──────── EXCERPTED RECORDS ────────
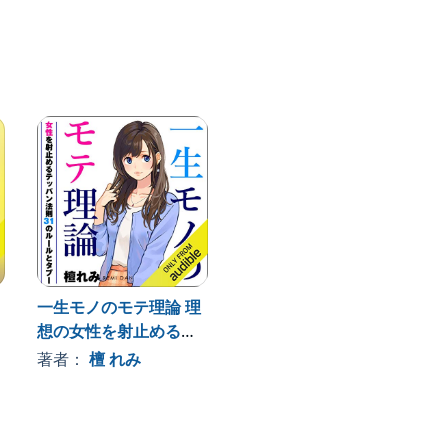
向と対策を網羅しています。
子や牡羊座女子も必見の1冊です。©2016 Kizuna
一生モノのモテ理論 理
想の女性を射止めるテ
ッパン法則 31のルール
著者：
檀 れみ
とタブー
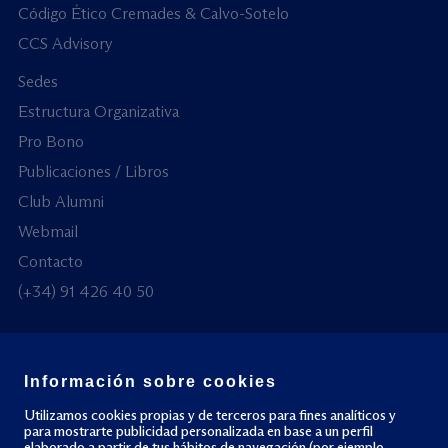
Código Ético Cremades & Calvo-Sotelo
CCS Advisory
Sedes
Estructura Organizativa
Pro Bono
Publicaciones / Libros
Club Alumni
Webmail
Contacto
(+34) 91 426 40 50
Información sobre cookies
© Todos los derechos reservados
Utilizamos cookies propias y de terceros para fines analíticos y
para mostrarte publicidad personalizada en base a un perfil
elaborado a partir de tus hábitos de navegación (por ejemplo,
Política de privacidad
Política de cookies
────────
### [PROBLEM TO WORK ON]
Put every line of text read from both items into a Markdown table with the columns "No." and "Line", numbering the rows in order and skipping blank lines. Leave out the picture markers.

### [WRITTEN REPLY]
| No. | Line |
|---|---|
| 1 | 向と対策を網羅しています。 |
| 2 | 子や牡羊座女子も必見の1冊です。©2016 Kizuna |
| 3 | 一生モノのモテ理論 理 |
| 4 | 想の女性を射止めるテ |
| 5 | ッパン法則 31のルール |
| 6 | 著者： |
| 7 | 檀 れみ |
| 8 | とタブー |
| 9 | Código Ético Cremades & Calvo-Sotelo |
| 10 | CCS Advisory |
| 11 | Sedes |
| 12 | Estructura Organizativa |
| 13 | Pro Bono |
| 14 | Publicaciones / Libros |
| 15 | Club Alumni |
| 16 | Webmail |
| 17 | Contacto |
| 18 | (+34) 91 426 40 50 |
| 19 | Información sobre cookies |
| 20 | © Todos los derechos reservados |
| 21 | Utilizamos cookies propias y de terceros para fines analíticos y |
| 22 | para mostrarte publicidad personalizada en base a un perfil |
| 23 | elaborado a partir de tus hábitos de navegación (por ejemplo, |
| 24 | Política de privacidad |
| 25 | Política de cookies |